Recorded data
○ ○ ○ ○ ○

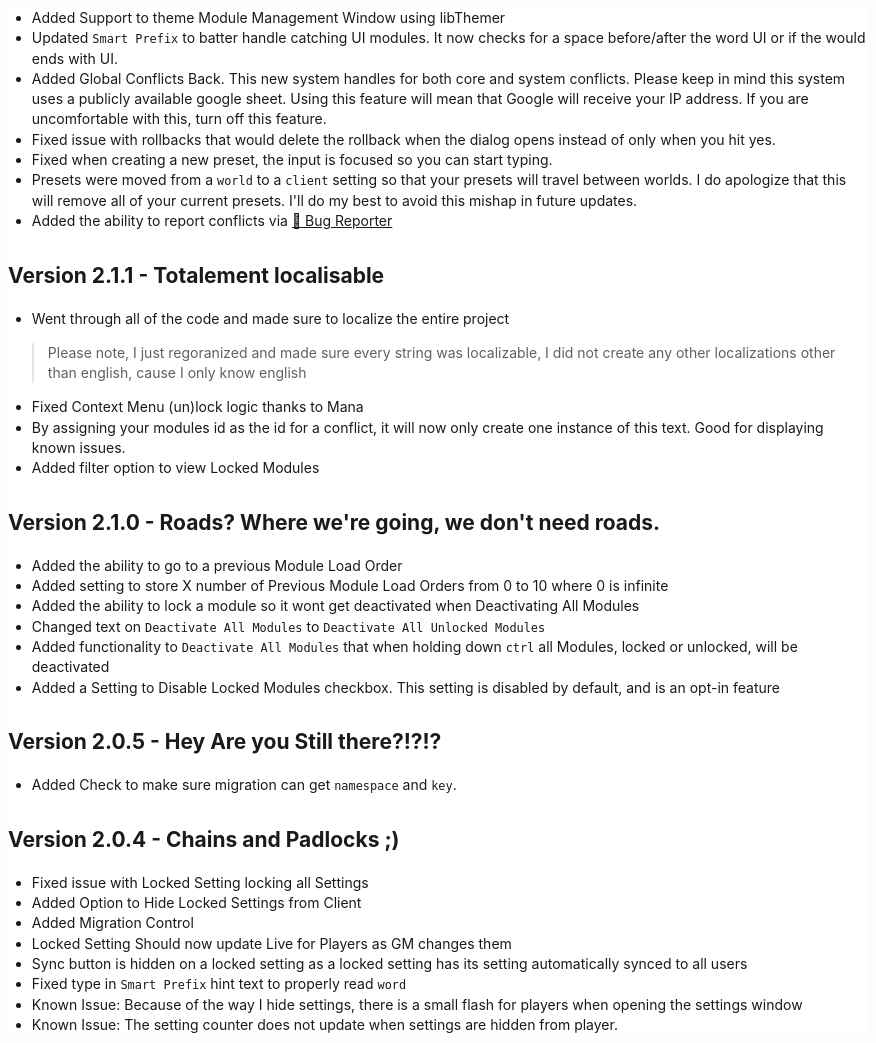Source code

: - Added Support to theme Module Management Window using libThemer
- Updated `Smart Prefix` to batter handle catching UI modules. It now checks for a space before/after the word UI or if the would ends with UI.
- Added Global Conflicts Back. This new system handles for both core and system conflicts. Please keep in mind this system uses a publicly available google sheet. Using this feature will mean that Google will receive your IP address. If you are uncomfortable with this, turn off this feature.
- Fixed issue with rollbacks that would delete the rollback when the dialog opens instead of only when you hit yes.
- Fixed when creating a new preset, the input is focused so you can start typing.
- Presets were moved from a `world` to a `client` setting so that your presets will travel between worlds. I do apologize that this will remove all of your current presets. I'll do my best to avoid this mishap in future updates.
- Added the ability to report conflicts via [🐛 Bug Reporter](https://foundryvtt.com/packages/bug-reporter)

## Version 2.1.1 - Totalement localisable

- Went through all of the code and made sure to localize the entire project

> Please note, I just regoranized and made sure every string was localizable, I did not create any other localizations other than english, cause I only know english

- Fixed Context Menu (un)lock logic thanks to Mana
- By assigning your modules id as the id for a conflict, it will now only create one instance of this text. Good for displaying known issues.
- Added filter option to view Locked Modules

## Version 2.1.0 - Roads? Where we're going, we don't need roads.

- Added the ability to go to a previous Module Load Order
- Added setting to store X number of Previous Module Load Orders from 0 to 10 where 0 is infinite
- Added the ability to lock a module so it wont get deactivated when Deactivating All Modules
- Changed text on `Deactivate All Modules` to `Deactivate All Unlocked Modules`
- Added functionality to `Deactivate All Modules` that when holding down `ctrl` all Modules, locked or unlocked, will be deactivated
- Added a Setting to Disable Locked Modules checkbox. This setting is disabled by default, and is an opt-in feature

## Version 2.0.5 - Hey Are you Still there?!?!?

- Added Check to make sure migration can get `namespace` and `key`.

## Version 2.0.4 - Chains and Padlocks ;)

- Fixed issue with Locked Setting locking all Settings
- Added Option to Hide Locked Settings from Client
- Added Migration Control
- Locked Setting Should now update Live for Players as GM changes them
- Sync button is hidden on a locked setting as a locked setting has its setting automatically synced to all users
- Fixed type in `Smart Prefix` hint text to properly read `word`
- Known Issue: Because of the way I hide settings, there is a small flash for players when opening the settings window
- Known Issue: The setting counter does not update when settings are hidden from player.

○ ○ ○ ○ ○

* _THE TASK_:
Transcribe each record exactly as it appears, but omit every picture.

* _COMPLETED TASK_:
Source code

: - Added Support to theme Module Management Window using libThemer
- Updated `Smart Prefix` to batter handle catching UI modules. It now checks for a space before/after the word UI or if the would ends with UI.
- Added Global Conflicts Back. This new system handles for both core and system conflicts. Please keep in mind this system uses a publicly available google sheet. Using this feature will mean that Google will receive your IP address. If you are uncomfortable with this, turn off this feature.
- Fixed issue with rollbacks that would delete the rollback when the dialog opens instead of only when you hit yes.
- Fixed when creating a new preset, the input is focused so you can start typing.
- Presets were moved from a `world` to a `client` setting so that your presets will travel between worlds. I do apologize that this will remove all of your current presets. I'll do my best to avoid this mishap in future updates.
- Added the ability to report conflicts via [🐛 Bug Reporter](https://foundryvtt.com/packages/bug-reporter)

## Version 2.1.1 - Totalement localisable

- Went through all of the code and made sure to localize the entire project

> Please note, I just regoranized and made sure every string was localizable, I did not create any other localizations other than english, cause I only know english

- Fixed Context Menu (un)lock logic thanks to Mana
- By assigning your modules id as the id for a conflict, it will now only create one instance of this text. Good for displaying known issues.
- Added filter option to view Locked Modules

## Version 2.1.0 - Roads? Where we're going, we don't need roads.

- Added the ability to go to a previous Module Load Order
- Added setting to store X number of Previous Module Load Orders from 0 to 10 where 0 is infinite
- Added the ability to lock a module so it wont get deactivated when Deactivating All Modules
- Changed text on `Deactivate All Modules` to `Deactivate All Unlocked Modules`
- Added functionality to `Deactivate All Modules` that when holding down `ctrl` all Modules, locked or unlocked, will be deactivated
- Added a Setting to Disable Locked Modules checkbox. This setting is disabled by default, and is an opt-in feature

## Version 2.0.5 - Hey Are you Still there?!?!?

- Added Check to make sure migration can get `namespace` and `key`.

## Version 2.0.4 - Chains and Padlocks ;)

- Fixed issue with Locked Setting locking all Settings
- Added Option to Hide Locked Settings from Client
- Added Migration Control
- Locked Setting Should now update Live for Players as GM changes them
- Sync button is hidden on a locked setting as a locked setting has its setting automatically synced to all users
- Fixed type in `Smart Prefix` hint text to properly read `word`
- Known Issue: Because of the way I hide settings, there is a small flash for players when opening the settings window
- Known Issue: The setting counter does not update when settings are hidden from player.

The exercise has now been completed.